[Raízes]

[Leia ouvindo "Where Do The Children Play - Cat Stevens]

["A vida é curta, mas isso eu não conto às minhas filhas.
A vida é curta, e a minha eu encurtei com mil maneiras deliciosas, imprudentes,
mil maneiras deliciosamente imprudentes que não contarei às minhas filhas. 
O mundo é no mínimo cinquenta por cento terrível,
 e olhe essa estimativa é conservadora, embora eu não conte às minhas filhas.
Para cada passarinho há uma pedra estilingada num passarinho.
Para cada criança amada, uma criança despedaçada, ensacada, submersa num lago. 
A vida é curta e pelo menos metade do mundo é horrível,
 e para cada gentil desconhecido, há um que te destroçaria,
 mas isso eu não conto às minhas filhas. 
Tento vender-lhes o mundo.
 Qualquer corretor de imóveis hábil, ao te abrir a porta de uma espelunca, tagarela sobre
os alicerces: esse lugar poderia ser lindo, né não?
Você poderia fazer daqui um lugar maravilhoso"]

[Anne Herrero]

    Não lembro quando a vida virou uma rocha a ser carregada rumo ao topo da montanha.
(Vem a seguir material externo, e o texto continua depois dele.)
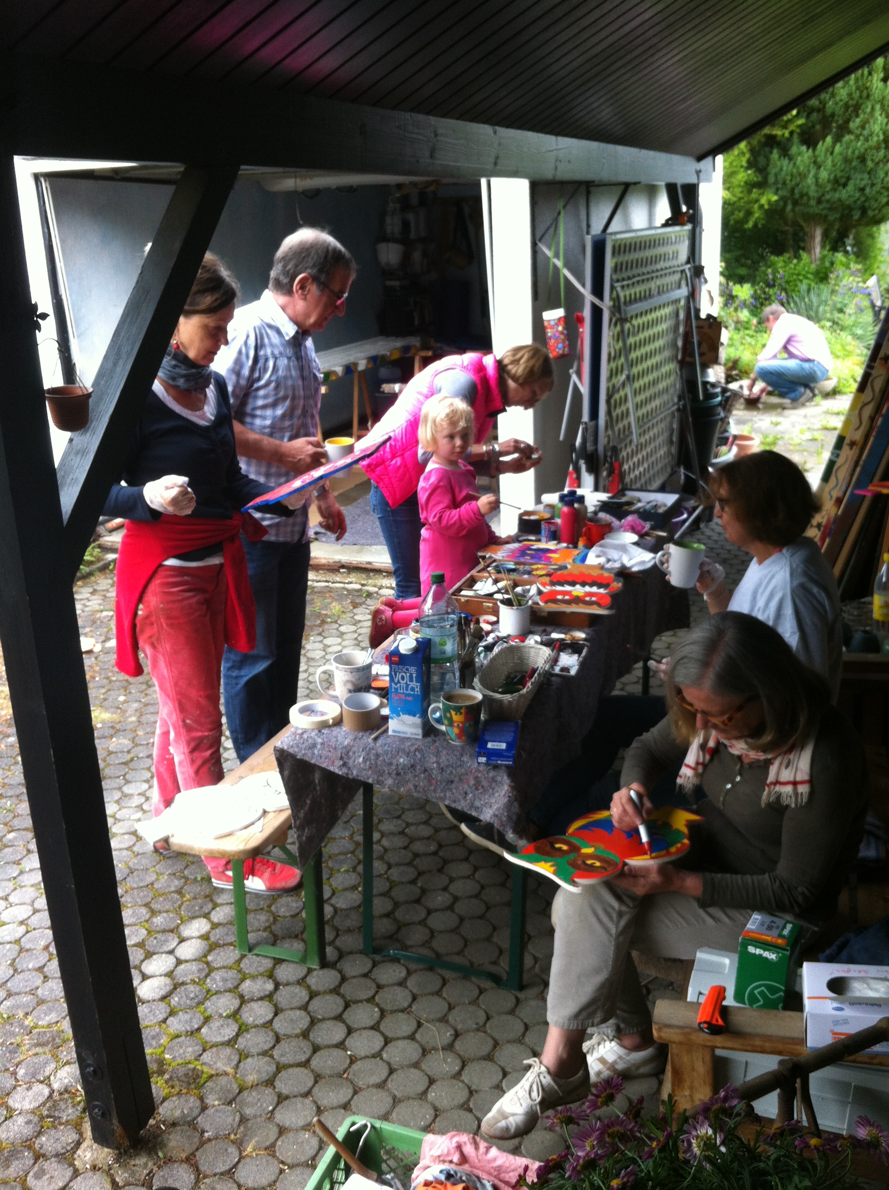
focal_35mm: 35
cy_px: 595
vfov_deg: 52.7
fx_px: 1202
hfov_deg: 40.6
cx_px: 444
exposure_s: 1/60
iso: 80
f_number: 2.8
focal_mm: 3.85
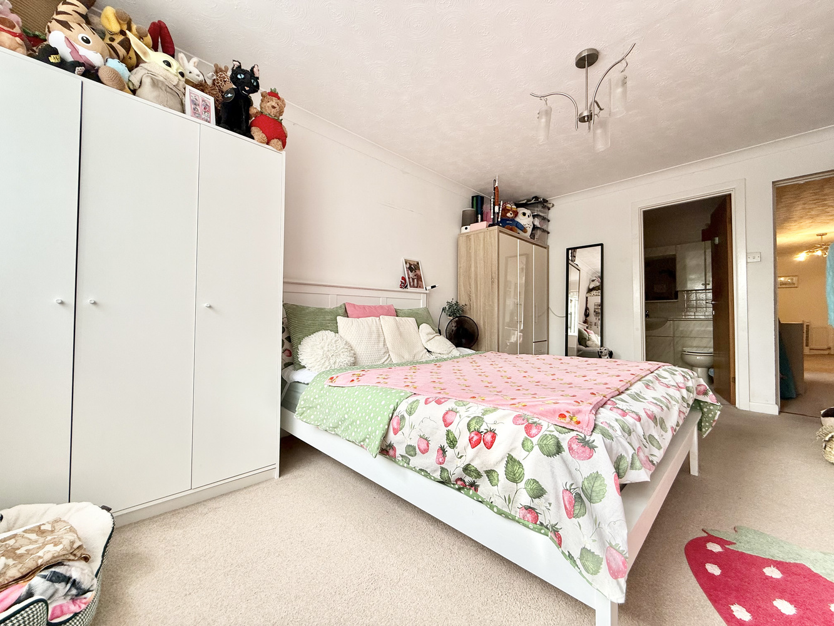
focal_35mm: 14
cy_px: 313
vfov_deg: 85.7
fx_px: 337
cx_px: 417
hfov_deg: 102.1
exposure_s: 1/99
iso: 80
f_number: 2.2
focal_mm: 2.22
Ou quando virou uma águia que faz visitas durante o dia. Ela promete comer um pedacinho por vez com gentileza, e promete que a noite te deixará em paz. Há várias maneiras de sentir dor e há várias maneiras de se sentir despedaçado. Aprendo uma diferente a cada dia entre as oscilações de humor e o riso frouxo. As pitadas de alívio cômico que vem no formato de um garotinho que chuta uma bola para você. Acabo me perdendo no personagem quando me encanto com o garotinho. 
     As coisas se afunilam a medida que o tempo passa. A liberdade some. As raízes se criam. Fica mais difícil de ir embora de mala e cuia. Lembro-me que em uma dessas conversas em mesas de bar, ouvi alguém dizer: "eu já estava velho demais para me mudar para a França". As raízes se fincam na terra e arrebentam o concreto. Fica cada vez mais difícil de ir embora. Lembro de ouvir um estranho no ônibus: "eu já tinha emprego, namorada, um filho a caminho". As coisas se afunilam. A vida fica terrivelmente confortável. Lembro que ouvi quando estava em um avião de volta a Brasília: "eu não quero que nada me prenda nessa cidade. Quando eu puder eu vou sair o mais rápido possível daqui". E era isso que a gente deveria fazer mesmo, eu pensei. 
     Mas o conforto não deixa. Eu sou uma casa confortável, eu pensei nesse dia, um carpete que aceita pés descalços. Uma mesinha com cinzeiro divertido. Um armário que tem ossos escondidos, mas jogos de tabuleiro também. Há poucas traças. Há poeira em alguns dos meus cantos poucos visitados, mas não faz mal. Sempre há um cheiro doce de bolo assando, uma música suave tocando. Eu sou uma casa quase sempre vazia. Recebo todos os hóspedes que posso. Não seguro ninguém, mesmo que queiram criar raízes e cochilar no meu peito nas tardes preguiçosas de domingo. É que a vida é um trabalho inútil de cada dia, meu bem, e eu sou uma zona de conforto, um lugar para desabrigados e refugiados. Não fui feita para ser moradia de ninguém, ou viraria a rocha na montanha. A águia comedora de fígado - um pedacinho por vez. Seria um trabalho inútil de cada dia e obrigaria a faxinar. A vida é curta, o mundo é horrível e eu sou um alívio cômico. Uma casa confortável. Onde não há despertadores. Onde as bocas se alcançam. Os dedos se dançam. Os corpos se beijam. E eu não faço um alarde com isso. Eu sou uma casa quase vazia. E as pessoas podem superestimar a falta que eu posso fazer. Mas isso não me impede de enxotá-las do sofá. Depois disso, as pessoas saem como mudas, sem raízes fincadas e percebem o quanto eu posso ser esquecível, superável. Não me importo com isso. Prefiro ser uma casa de hóspedes - vazia e confortável - do que ser um fantasma vagando na charneca. Assombrando pessoas que não precisam se lembrar de mim.